犬と猫のネギ(玉ねぎ)中毒
【ネギ中毒とは】
犬や猫がたまねぎやネギ類(長ネギ、ニラ、ニンニクなど)を食べることで起こる中毒のことを「たまねぎ中毒(ネギ中毒)」と呼びます。
これらの植物には、有機チオ硫酸化合物という成分が含まれており、動物の赤血球を酸化・破壊してしまう性質があります。
人間では問題ありませんが、犬や猫の赤血球はこの酸化に非常に弱いため、体内で「ハインツ小体(Heinz body)」と呼ばれる構造物が作られ、赤血球が壊れやすくなります。
この結果、体の中で溶血性貧血(赤血球が壊れることによる貧血)が起こり、命に関わることもあります。
この中毒は、「たまねぎを食べた量」だけでなく、「個体の体質」や「加熱の有無」にも関係します。

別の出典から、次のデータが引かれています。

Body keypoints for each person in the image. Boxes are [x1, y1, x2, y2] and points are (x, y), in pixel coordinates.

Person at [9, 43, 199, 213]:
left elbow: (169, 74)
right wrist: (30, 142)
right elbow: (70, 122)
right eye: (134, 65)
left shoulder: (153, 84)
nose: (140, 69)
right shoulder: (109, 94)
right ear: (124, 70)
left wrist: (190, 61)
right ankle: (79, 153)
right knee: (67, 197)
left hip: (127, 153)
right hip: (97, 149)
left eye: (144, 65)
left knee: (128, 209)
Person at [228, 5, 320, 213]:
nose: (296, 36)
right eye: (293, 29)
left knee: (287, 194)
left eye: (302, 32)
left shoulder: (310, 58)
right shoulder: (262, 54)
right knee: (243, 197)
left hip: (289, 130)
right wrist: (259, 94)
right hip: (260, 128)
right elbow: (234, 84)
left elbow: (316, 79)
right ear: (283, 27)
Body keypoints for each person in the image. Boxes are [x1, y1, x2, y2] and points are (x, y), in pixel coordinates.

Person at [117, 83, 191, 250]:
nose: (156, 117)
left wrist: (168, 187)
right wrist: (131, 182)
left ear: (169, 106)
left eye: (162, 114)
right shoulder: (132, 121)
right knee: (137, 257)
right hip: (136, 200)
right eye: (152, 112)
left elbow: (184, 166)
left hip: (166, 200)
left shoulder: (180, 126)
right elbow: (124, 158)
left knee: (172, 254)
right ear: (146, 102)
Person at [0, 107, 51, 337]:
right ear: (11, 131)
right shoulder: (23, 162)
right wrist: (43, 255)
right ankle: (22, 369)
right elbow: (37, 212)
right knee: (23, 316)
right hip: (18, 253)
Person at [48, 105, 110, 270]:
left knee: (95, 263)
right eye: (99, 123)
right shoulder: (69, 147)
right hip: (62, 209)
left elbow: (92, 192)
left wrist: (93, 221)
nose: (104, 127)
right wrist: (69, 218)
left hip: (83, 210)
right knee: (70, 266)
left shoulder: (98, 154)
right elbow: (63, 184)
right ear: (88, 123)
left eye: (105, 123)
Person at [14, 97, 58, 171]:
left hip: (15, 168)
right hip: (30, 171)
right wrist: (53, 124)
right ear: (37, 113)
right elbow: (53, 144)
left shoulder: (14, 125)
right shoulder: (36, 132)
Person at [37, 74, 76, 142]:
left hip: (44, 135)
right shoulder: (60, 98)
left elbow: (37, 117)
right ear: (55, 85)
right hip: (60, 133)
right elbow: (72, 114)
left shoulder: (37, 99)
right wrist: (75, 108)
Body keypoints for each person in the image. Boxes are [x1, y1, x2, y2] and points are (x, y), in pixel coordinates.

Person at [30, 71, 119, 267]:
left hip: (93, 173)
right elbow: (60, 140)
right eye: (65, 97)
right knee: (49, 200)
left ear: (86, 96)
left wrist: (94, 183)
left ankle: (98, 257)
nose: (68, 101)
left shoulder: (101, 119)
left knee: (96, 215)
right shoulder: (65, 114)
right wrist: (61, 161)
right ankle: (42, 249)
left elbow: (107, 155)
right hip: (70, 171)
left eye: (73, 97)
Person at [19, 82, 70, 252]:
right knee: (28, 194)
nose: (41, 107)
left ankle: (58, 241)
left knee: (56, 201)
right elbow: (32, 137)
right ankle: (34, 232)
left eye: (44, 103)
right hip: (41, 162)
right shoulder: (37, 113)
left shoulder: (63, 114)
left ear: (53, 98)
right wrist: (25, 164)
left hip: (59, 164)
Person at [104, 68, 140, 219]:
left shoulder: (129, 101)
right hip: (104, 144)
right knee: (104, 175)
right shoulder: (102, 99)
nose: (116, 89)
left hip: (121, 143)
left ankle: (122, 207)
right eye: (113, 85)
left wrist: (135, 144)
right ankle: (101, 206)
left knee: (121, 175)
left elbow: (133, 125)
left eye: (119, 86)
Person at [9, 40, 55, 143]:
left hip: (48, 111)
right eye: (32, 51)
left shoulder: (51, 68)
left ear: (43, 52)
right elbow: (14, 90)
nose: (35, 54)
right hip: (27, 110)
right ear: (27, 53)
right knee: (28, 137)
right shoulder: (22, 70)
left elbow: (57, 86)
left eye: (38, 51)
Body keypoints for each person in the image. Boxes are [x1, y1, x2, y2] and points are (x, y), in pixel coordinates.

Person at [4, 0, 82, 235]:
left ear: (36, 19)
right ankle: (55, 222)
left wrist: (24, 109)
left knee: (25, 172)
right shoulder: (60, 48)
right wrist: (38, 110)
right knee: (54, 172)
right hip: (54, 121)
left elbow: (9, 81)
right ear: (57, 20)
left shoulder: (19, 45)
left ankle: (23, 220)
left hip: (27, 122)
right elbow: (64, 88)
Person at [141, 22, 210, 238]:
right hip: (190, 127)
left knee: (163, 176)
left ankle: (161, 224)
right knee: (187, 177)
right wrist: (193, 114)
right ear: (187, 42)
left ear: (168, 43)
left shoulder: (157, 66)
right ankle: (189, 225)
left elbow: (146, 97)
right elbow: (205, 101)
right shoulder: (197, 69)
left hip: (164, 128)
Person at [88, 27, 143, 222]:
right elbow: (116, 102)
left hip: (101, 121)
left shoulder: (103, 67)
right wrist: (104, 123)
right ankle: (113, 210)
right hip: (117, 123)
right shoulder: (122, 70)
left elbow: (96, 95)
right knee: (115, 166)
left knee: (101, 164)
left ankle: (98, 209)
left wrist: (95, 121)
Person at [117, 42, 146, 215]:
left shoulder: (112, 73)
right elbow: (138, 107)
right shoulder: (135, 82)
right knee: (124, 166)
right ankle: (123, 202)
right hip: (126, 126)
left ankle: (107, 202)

つまり、少量でも体質や体格によっては命に関わることがあるのです。
【中毒を起こす食べ物】
犬や猫が中毒を起こすのは、たまねぎだけではありません。
同じ成分が含まれている以下の食材にも注意が必要です。
・たまねぎ
・ネギ
・ニンニク
・ニラ
・シャロット など
特徴的なのは、加熱調理や乾燥加工をしても毒性が残るという点です。
つまり、炒めても、煮ても、スープに溶けても安全にはなりません。
また、粉末スープやベビーフード、ハンバーグ・味噌汁・カレーなどの調理品でも中毒を起こします。
さらに、猫は犬よりも感受性が高く、ごく少量の摂取でも血液学的変化を起こす可能性があります。

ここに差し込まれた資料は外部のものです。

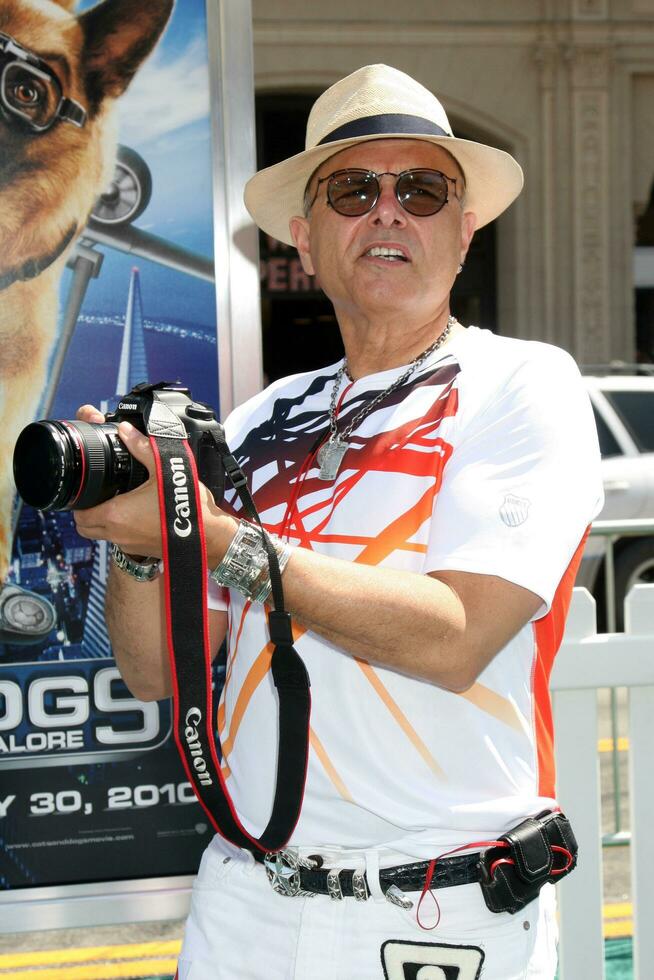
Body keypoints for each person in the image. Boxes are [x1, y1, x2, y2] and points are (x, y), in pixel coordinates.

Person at [74, 64, 603, 980]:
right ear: (305, 239)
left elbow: (456, 635)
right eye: (354, 190)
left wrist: (215, 539)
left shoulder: (525, 384)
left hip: (441, 913)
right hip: (244, 903)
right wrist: (144, 545)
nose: (388, 212)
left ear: (464, 234)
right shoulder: (253, 419)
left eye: (423, 190)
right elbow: (157, 670)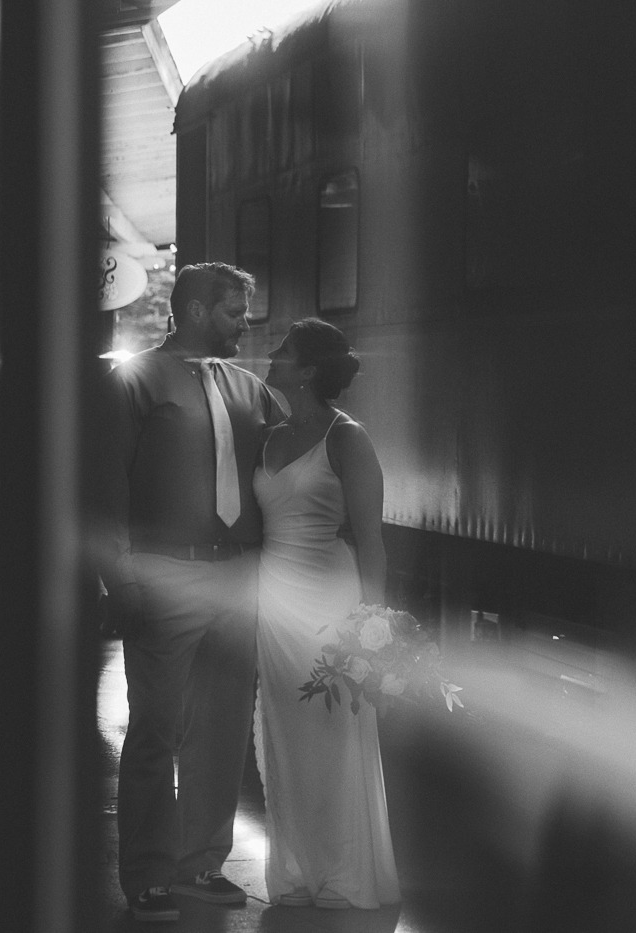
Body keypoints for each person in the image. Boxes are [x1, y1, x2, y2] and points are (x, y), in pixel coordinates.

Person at [96, 262, 282, 922]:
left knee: (224, 732)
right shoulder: (134, 382)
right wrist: (120, 576)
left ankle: (201, 862)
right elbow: (104, 488)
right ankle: (147, 872)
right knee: (157, 729)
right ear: (199, 310)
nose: (245, 324)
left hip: (238, 578)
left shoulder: (253, 390)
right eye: (235, 311)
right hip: (164, 575)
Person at [252, 318, 401, 909]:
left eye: (283, 351)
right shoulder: (267, 433)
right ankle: (294, 870)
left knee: (336, 734)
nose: (271, 355)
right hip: (274, 602)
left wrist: (374, 624)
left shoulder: (347, 438)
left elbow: (371, 538)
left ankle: (343, 873)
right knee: (284, 735)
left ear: (308, 369)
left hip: (330, 603)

一般に、体重1kgあたり5gのたまねぎで中毒が起こるとされています。
【症状】
症状は、摂取してすぐではなく、1日〜数日後に現れるのが特徴です。
赤血球が破壊されるスピードや個体の体質によって、症状の強さは異なります。
主な症状は以下の通りです。
・元気がない、ぐったりしている
・食欲がない
・嘔吐、下痢
・頻脈(脈が速い)
・歯ぐきや目の結膜が白っぽい(貧血)
・黄疸(白目や耳の内側が黄色くなる)
・血尿、赤色〜褐色の尿
・呼吸が荒い、苦しそう
貧血が進行すると、粘膜が蒼白になり、虚脱(ぐったりする)、呼吸数や心拍数の増加、黄疸、赤褐色の尿などが目立つようになります。

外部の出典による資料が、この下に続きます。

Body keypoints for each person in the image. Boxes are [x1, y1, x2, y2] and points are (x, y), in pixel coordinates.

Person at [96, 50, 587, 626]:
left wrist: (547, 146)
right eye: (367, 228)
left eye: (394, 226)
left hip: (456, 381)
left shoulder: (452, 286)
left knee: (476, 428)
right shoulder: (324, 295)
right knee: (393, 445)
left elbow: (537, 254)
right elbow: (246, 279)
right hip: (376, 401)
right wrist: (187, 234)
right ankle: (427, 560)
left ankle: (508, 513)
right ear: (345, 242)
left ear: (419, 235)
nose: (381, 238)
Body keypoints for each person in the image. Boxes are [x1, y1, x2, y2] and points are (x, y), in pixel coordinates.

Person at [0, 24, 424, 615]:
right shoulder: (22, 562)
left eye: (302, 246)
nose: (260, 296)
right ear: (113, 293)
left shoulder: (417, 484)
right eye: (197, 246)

重症化した場合、適切な治療を行わないと死亡することもあります。
【診断】
診断は、血液検査を行います。
【治療】
治療は摂取量・経過時間・症状の重さによって異なります。
・摂取直後(数時間以内)
動物病院で催吐処置(吐かせる)を行い、体内への吸収を防ぎます。
活性炭の投与で毒素の吸収を抑えることもあります。
・内科的治療
点滴治療(老廃物や毒素の排出を促します。)
活性炭の投与(毒素の吸収を防ぎます)
必要に応じて酸素吸入や輸血を行うこともあります。
【予防】
たまねぎ中毒は、飼い主の注意で完全に防ぐことができる中毒です。
・人の食べ物(特にハンバーグ・カレー・味噌汁・スープ類)は与えない
・たまねぎやニンニクを使った料理の残り汁も危険
・調理中やゴミ箱、台所に置いた食材にも注意
・家族全員で「ネギ類は絶対に与えない」と共有する
【まとめ】
犬や猫のたまねぎ中毒は、身近な食材によって起こる深刻な中毒です。
加熱しても乾燥しても毒性は消えず、少量でも危険です。
摂取してから症状が出るまで時間がかかるため、「少し舐めただけだから大丈夫」と思わず、すぐに動物病院に相談することが大切です。
早期の対応で、多くの子は回復します。
「ネギ類は絶対に与えない」—この一つのルールが、大切な家族の命を守ります。